Sin embargo, todos los sábados, el jefe de la página editorial, don Jorge Wallace, el hombre más bondadoso del periódico, convocaba a los genios a una gran cuchipanda, una tremenda francachela, un sarao que comenzaba a mediodía y terminaba pasada la medianoche. Esas cuchipandas ocurrían en un local de parrilladas del centro, o en restaurantes de excelencia, y no las pagaban Wallace ni sus genios, pues se cargaban a la cuenta del periódico, que las pagaba con anuncios publicitarios. Regadas de los mejores licores, salpicadas de tanta comida como para alimentar a un regimiento famélico, las cuchipandas de los sábados, presididas por Jorge Wallace, que creía en Dios y no lo ocultaba, y parecía más buena gente que el propio Dios, eran conciliábulos o aquelarres liberales en los que Federico Salcedo recitaba poesía desgarrada antes de irse a vomitar al baño; Gambini tocaba la guitarra y cantaba canciones de Lennon; Garzón y Espada se decían insidias e invectivas sin siquiera mirarse; Alfonso citaba de memoria editoriales de The Economist o del Wall Street Journal; Chávez pasaba el dato de los caballos que ganarían al día siguiente; y Canterano mostraba las fotos de las mejores fiestas, las fotos de las mujeres más lindas por las que salivaba, aunque era fiel a su novia, siempre fiel a ella. Jimmy Barclays, el menos genio de todos los genios, o el único que no era genio, escuchaba, prestaba atención, asentía, se reía a carcajadas, aprendía de todos esos jóvenes turcos que fueron sus maestros, sus mentores intelectuales. Al final, unos se iban a un burdel de lujo, otros a seguir libando, y Barclays se retiraba a dormir en la casa de sus abuelos.

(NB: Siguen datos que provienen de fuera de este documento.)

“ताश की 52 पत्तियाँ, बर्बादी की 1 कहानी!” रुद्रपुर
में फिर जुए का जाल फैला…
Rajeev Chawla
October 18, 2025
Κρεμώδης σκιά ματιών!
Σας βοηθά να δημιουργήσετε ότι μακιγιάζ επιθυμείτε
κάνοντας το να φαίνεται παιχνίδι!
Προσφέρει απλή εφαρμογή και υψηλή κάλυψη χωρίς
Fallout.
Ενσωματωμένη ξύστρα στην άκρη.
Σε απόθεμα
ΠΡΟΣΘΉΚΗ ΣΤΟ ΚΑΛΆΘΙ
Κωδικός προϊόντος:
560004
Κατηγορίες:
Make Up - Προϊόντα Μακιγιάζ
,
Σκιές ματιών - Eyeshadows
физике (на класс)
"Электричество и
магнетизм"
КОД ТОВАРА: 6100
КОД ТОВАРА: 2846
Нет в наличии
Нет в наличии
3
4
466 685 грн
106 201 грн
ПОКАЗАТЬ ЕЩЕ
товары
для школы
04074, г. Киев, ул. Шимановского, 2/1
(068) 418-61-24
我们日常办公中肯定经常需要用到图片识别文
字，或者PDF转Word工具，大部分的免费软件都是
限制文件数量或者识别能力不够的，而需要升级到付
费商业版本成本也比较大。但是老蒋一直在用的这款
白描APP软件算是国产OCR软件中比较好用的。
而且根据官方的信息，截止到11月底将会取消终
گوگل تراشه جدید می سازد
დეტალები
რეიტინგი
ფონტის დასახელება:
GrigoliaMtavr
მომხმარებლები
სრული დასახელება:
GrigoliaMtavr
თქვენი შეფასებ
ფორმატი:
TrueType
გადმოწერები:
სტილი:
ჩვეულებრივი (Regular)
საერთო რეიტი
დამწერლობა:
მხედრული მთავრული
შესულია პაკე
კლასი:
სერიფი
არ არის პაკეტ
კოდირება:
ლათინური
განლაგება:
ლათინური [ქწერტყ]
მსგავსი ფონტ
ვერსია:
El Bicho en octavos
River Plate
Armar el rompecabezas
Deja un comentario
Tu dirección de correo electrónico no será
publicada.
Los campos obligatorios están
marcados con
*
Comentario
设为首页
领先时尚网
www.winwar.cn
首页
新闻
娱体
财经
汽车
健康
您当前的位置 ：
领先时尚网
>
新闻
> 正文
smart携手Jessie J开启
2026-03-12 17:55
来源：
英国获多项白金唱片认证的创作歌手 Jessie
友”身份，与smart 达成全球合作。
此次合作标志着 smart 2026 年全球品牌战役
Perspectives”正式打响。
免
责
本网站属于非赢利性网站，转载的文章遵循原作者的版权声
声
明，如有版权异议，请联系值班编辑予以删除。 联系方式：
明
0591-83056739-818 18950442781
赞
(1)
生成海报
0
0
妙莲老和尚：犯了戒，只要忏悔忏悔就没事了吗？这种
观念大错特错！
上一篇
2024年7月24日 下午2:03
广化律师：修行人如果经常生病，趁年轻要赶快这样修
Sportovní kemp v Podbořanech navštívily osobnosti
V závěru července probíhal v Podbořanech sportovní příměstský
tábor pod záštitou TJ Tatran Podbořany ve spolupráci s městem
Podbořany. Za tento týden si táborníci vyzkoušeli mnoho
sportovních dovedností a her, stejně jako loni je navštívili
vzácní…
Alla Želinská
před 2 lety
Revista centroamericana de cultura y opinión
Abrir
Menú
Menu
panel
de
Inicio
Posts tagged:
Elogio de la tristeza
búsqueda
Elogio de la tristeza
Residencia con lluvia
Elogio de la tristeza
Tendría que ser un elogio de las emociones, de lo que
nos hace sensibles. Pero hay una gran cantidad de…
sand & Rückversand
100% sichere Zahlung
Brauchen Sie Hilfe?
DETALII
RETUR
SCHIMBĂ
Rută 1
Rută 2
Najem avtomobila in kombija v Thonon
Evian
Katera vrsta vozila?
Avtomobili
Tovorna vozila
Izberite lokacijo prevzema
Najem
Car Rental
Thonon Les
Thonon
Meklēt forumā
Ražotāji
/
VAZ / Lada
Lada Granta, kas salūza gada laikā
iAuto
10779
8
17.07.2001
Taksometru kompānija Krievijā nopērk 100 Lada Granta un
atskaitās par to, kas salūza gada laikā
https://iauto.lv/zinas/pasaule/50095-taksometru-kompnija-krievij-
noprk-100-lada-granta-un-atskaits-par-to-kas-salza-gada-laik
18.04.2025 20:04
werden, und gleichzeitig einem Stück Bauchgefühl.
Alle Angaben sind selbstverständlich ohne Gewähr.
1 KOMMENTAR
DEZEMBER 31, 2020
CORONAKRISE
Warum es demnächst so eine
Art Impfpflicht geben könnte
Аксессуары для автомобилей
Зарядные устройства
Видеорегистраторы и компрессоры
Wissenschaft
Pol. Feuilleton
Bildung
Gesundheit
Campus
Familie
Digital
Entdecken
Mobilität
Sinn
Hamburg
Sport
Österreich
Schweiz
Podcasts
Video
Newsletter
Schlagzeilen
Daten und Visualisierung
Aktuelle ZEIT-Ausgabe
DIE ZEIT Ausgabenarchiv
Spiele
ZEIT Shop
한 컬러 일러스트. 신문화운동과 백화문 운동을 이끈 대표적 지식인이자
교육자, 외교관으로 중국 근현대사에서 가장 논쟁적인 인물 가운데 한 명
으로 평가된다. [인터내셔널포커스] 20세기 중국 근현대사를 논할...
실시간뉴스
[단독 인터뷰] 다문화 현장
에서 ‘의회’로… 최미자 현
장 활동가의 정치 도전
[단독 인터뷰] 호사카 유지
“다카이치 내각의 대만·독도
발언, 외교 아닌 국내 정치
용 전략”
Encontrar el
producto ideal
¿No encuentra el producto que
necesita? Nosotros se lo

Poco después, “La Prensa” quebró. En apenas cuatro años, el director y sus genios se comieron y bebieron el periódico entero en aquellas sabrosas cuchipandas. Al final, los únicos anunciantes eran los restaurantes, los bares, los hoteles y las casas de masajes donde transcurrían las cuchipandas o donde morían aquellas bacanales. Una vez que el diario desapareció de circulación, los genios dejaron de parecer tan genios, pues habían hundido ese periódico legendario. Federico Salcedo y Mario Gambini pasaron a trabajar en el diario de la competencia; Enrique Garzón se convirtió en un abogado temible; Carlos Espada se volvió espía de los americanos; Iván Alfonso descolló como profesor universitario; Freddy Chávez prosperó como consultor político y asesor en la sombra de presidentes; y Pablo Canterano montó una empresa de consultoría empresarial y se hizo rico. Todos siguieron siendo grandes amigos, menos Garzón y Espada, que todavía no se hablan, y ya nadie recuerda por qué no se hablan.
Curiosamente, Jimmy Barclays malgastó su presunta genialidad haciéndose famoso o famosillo como periodista de televisión y escritor de novelas. Puede que Barclays sea ahora mismo el más rico de todos los genios. A veces sueña con comprar el logotipo de “La Prensa” y relanzar el periódico. Pero luego se dice a sí mismo: me temo que estamos tan locos que volveríamos a quebrarlo.